HSV im Abstiegskampf

Die neue Nüchternheit in Hamburg

Ernst Schmidt posiert in seinem Hamburger Salon, an der Wand ein Gemälde des HSV-Vereinspräsidenten Dietmar Beiersdorfer.
Ernst Schmidt posiert in seinem Hamburger Salon, an der Wand ein Gemälde des HSV-Vereinspräsidenten Dietmar Beiersdorfer. © Deutschlandradio / Axel Schröder
Von Axel Schröder · 22.05.2015
Wenigstens einer bleibt seinem Verein treu: Friseur Ernst Schmidt ist 80 Jahre alt und hofft immer noch, dass der Hamburger SV sich vor dem Abstieg retten kann. Andere Fans sind da weniger optimistisch.
Ernst Schmidt ist ein gefragter Mann. So kurz vor dem möglichen Abstieg des Hamburger Sportvereins in die 2. Bundesliga. Ernst Schmidt ist Friseur. Mitte 80, schlohweißes Haar, steht er in seinem kleinen Friseur-Salon hinter dem einzigen Kunden, die Schere in der einen, den Kamm in der anderen Hand. In Bluejeans und HSV-Puschen, das Hemd mit der kleinen eingestickten HSV-Raute akkurat gebügelt. An der Wand Autogrammkarten und ein großes gerahmtes Porträt des Vereinspräsidenten:
"Also, wie gesagt: Ich bin ein hundertprozentiger HSV-Fan! / Und manche Leute haben den Bundespräsidenten im Zimmer hängen. Und Sie haben Dietmar Beiersdorfer hängen? / Dietmar Beiersdorfer! Jawoll! Den kenne ich natürlich auch persönlich sehr gut, den Dieter… / Und Sie sind guter Hoffnung? / Sehr guter Hoffnung! Aber wie gesagt: es wird schwerfallen gegen Schalke zu gewinnen. Aber wenn sie da gewinnen, würde ich sagen: Alle Achtung!"
Knapp wird es
Morgen Nachmittag muss der HSV gegen Schalke 04 gewinnen. Und wenn dann noch die Rivalen der Hamburger im Kampf um den Klassenerhalt ihre Spiele verlieren, dann könnte der erste HSV-Abstieg seit Gründung der Bundesliga doch noch abgewendet werden. Genauso knapp wie in der letzten Saison. Schmidts einziger Kunde an diesem Morgen, Klaus Petermann, ist natürlich auch HSV-Fan.
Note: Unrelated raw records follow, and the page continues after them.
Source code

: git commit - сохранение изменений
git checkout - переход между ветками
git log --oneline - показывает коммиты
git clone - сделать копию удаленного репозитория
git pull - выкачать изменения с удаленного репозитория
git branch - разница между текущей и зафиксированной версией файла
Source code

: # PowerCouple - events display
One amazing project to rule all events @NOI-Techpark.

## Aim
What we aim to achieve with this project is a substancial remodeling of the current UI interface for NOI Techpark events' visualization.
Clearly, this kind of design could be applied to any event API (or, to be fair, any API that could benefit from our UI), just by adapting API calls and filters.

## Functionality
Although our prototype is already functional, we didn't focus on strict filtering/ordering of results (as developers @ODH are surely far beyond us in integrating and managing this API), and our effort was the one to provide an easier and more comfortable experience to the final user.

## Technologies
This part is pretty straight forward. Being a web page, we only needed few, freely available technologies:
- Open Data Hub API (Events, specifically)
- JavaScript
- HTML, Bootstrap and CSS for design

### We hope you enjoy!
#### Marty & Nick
Schon seit 60 Jahren. Aber viel weniger optimistisch als sein Friseur.
"Einige Spieler haben keinen Charakter. Da kann einer sagen, was er will. Die sind nicht mit Herzblut dabei. Und haben alles Mögliche im Kopf, aber nicht den Verein. Und das wirkt sich auf dem Spielfeld sicherlich aus… Und das ist ja seit Jahren so, dass wir nicht gerade glücklich sind, wenn der HSV spielt."
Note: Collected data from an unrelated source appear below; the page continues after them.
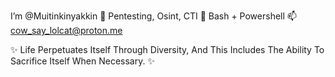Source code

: I’m @Muitinkinyakkin
👻 Pentesting, Osint, CTI
🌱 Bash + Powershell
📫 cow_say_lolcat@proton.me

✨ Life Perpetuates Itself Through Diversity, And This Includes The Ability To Sacrifice Itself When Necessary. ✨

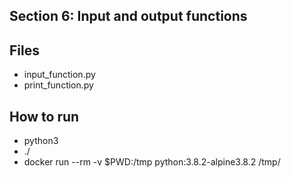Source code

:## Section 6: Input and output functions
 
## Files

 - input_function.py
 - print_function.py

## How to run

 - python3 <python file>
 - ./<python file>
 - docker run --rm -v $PWD:/tmp python:3.8.2-alpine3.8.2 /tmp/<python file>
Klaus Petermann schaut auf den Boden, zieht die Brauen hoch. Nein, über einen HSV in der 2. Liga möchte er lieber nicht nachdenken:
"Also. Vorstellen kann ich es mir nicht. Aber ich glaube, es wäre nicht verkehrt. Gebe ich ehrlich zu! Denn die krebsen schon seit Jahren unten rum. Und das ist kein Dauerzustand…!"
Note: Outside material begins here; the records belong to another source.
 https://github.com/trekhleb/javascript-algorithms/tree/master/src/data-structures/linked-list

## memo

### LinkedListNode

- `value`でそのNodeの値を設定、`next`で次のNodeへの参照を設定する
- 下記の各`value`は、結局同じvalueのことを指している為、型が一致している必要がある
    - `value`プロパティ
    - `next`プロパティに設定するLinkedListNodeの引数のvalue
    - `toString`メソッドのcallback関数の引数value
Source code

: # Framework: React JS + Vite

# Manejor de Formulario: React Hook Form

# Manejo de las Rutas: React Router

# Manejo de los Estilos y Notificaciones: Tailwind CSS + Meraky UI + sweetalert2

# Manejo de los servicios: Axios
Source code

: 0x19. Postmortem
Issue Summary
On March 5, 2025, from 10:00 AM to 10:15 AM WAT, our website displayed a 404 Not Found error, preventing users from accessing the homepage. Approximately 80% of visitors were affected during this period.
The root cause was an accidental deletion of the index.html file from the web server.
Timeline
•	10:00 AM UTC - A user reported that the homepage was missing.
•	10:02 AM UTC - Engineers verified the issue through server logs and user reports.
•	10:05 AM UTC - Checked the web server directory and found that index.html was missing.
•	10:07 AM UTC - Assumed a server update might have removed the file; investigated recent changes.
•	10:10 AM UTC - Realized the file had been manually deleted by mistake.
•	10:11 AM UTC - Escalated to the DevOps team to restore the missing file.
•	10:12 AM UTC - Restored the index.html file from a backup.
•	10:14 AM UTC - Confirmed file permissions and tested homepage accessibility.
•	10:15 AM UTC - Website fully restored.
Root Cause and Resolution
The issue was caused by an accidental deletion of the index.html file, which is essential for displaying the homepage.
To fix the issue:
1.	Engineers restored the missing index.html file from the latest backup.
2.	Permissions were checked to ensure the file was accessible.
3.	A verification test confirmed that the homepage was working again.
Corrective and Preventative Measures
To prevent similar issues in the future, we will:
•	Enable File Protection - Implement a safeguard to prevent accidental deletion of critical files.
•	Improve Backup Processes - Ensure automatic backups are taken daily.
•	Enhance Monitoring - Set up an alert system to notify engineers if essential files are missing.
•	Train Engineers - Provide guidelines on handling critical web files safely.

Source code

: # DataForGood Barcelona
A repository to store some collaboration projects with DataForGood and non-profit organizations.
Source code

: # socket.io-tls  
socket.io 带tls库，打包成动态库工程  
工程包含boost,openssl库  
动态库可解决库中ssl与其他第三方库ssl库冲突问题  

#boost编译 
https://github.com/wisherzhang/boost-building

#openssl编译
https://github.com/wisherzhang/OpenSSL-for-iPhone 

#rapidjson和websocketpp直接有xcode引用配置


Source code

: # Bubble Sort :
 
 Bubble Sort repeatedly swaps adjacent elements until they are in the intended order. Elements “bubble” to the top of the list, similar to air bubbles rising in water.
"Verdient hätten sie es dann"
Beim Abschied versichern die beiden Fans: Auch in der 2. Liga würden sie ihrem HSV die Treue halten. Aber vielleicht nicht mehr ganz so oft ins Stadion pilgern wie bisher. Den gespannten Pessimismus vor dem morgigen Entscheidungsspiel findet man überall in Hamburg. Die einstige Siegesgewissheit, besser gesagt: die Gewissheit, für immer und ewig und ganz selbstverständlich 1. Liga zu sein, ist einer neuen Nüchternheit gewichen. Auch unter eingefleischten HSV-Fans:
"Ich muss sagen: Mittlerweile würde ich es gar nicht mehr so bereuen. Weil, es muss was passieren! In den letzten Jahren hat man sich immer so durchgeschlichen... Ich glaube, es wäre kein schlechter Schritt. Ich würde tieftraurig sein. Aber verdient hätten sie es dann auf jeden Fall. Muss man leider so sagen..."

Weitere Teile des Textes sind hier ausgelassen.